__ASSIGNED TASK 1__: In the passage on the Colorado higher education proposal, why does the author say that using academic freedom to oppose the plan only reinforces the perceived need for it? Answer in one to three sentences.
__ASSIGNED TASK 2__: According to the passage on the Colorado higher education proposal, what group did David Horowitz help create?
__ASSIGNED TASK 3__: Please go on with the passage on the Colorado higher education proposal, starting after its final sentence.

*** Opening DOCUMENT PASSAGE ***

According to the Rocky Mountain News, the Colorado Commission on Higher Education and top Republican state legislators are preparing to introduce new legislation next term to counter the liberal bias of faculty and administrators at schools like mine. While the bill has not been finished yet, the paper reports that it "would require Colorado colleges and universities to seek more conservatives in faculty hiring, more classics in the curriculum and more "intellectual pluralism" among campus speakers."

Colorado Governor Bill Owens, who attended the meeting where officials discussed the plan, has spoken out about the shortage of Republicans among our state's political science professors. However, there is no doubt that the proposal is also intended to address bias among historians as well.

The conservative activist David Horowitz, who also attended the meeting, has helped create a group entitled Students for Academic Freedom. They have drafted an Academic Bill of Rights that will serve as the basis of the Colorado proposal. It specifically states that, "Curricula and reading lists in the humanities and social sciences will respect the uncertainty and unsettled character of all human knowledge in these areas and provide students with dissenting sources and viewpoints. While teachers are and should be free to pursue their own findings and perspectives in presenting their views, they should consider and make their students aware of other viewpoints."

The members of the Colorado Commission on Higher Education are my ultimate supervisors. The State Legislature represents the people of Colorado, who are my employers. Most people do not contradict their superiors in public. However, like the students who David Horowitz has organized, I possess academic freedom and am grateful for it every time I step in front of a classroom. Conveniently, my use of academic freedom in this instance only reinforces the perceived need for this plan since the fact that I think this proposal is a bad idea obviously makes me part of the problem.

*** Closing DOCUMENT PASSAGE ***
*** Opening MATERIAL SHOWN ***

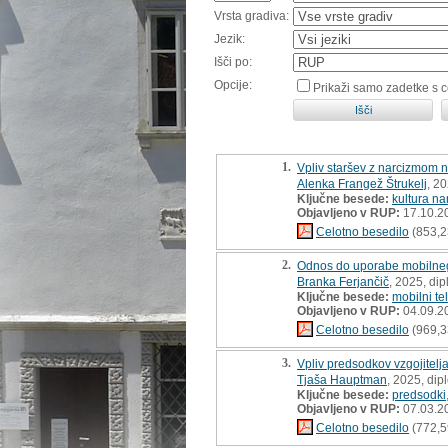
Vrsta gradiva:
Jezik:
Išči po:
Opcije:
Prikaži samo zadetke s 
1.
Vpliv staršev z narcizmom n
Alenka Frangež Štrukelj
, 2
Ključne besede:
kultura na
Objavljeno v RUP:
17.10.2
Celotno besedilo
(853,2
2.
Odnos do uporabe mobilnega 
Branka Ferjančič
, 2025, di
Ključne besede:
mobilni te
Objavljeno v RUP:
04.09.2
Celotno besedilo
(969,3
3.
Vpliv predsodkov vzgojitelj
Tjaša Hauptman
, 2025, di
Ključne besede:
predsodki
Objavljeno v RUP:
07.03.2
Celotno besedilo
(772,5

*** Closing MATERIAL SHOWN ***

__ANSWER AREA 1__: Opposing the plan only makes it look more necessary, because the author's view that the proposal is a bad idea obviously makes the author part of the problem the plan is meant to address.

__ANSWER AREA 2__: Students for Academic Freedom.

__ANSWER AREA 3__:
But this is the History News Network, not a Colorado Commission on Higher Education meeting. Rather than write about the problems with this bill with respect to academic freedom, I want to use my experience as a history teacher to explain why this plan would be completely unworkable if applied to my discipline.

Conservatives who want to change history teaching through this kind of legislation don't really care about promoting a diversity of opinions. The Students for Academic Freedom motto is "You can't get a good education if they're only telling you half the story." They ought to understand that there are more than two sides to any historical argument.

Consider the causes of the American Revolution. The American Revolution had both immediate and underlying causes. The immediate causes were events like the Boston Massacre and the British Parliament's passage of the Intolerable Acts after the Boston Tea Party. Underlying causes included the ongoing struggle between colonial legislatures and royal governors, as well as the development of distinct American economic interests over the course of the 1700s.

Which one of those is a conservative argument? Which one is liberal? What is the conservative way to weigh these competing factors? The only truly conservative argument I can think of would be to take the British point of view in this debate, and that would run counter to a lot of other aspects of most modern conservatives' political philosophy as this would make the Founding Fathers look bad.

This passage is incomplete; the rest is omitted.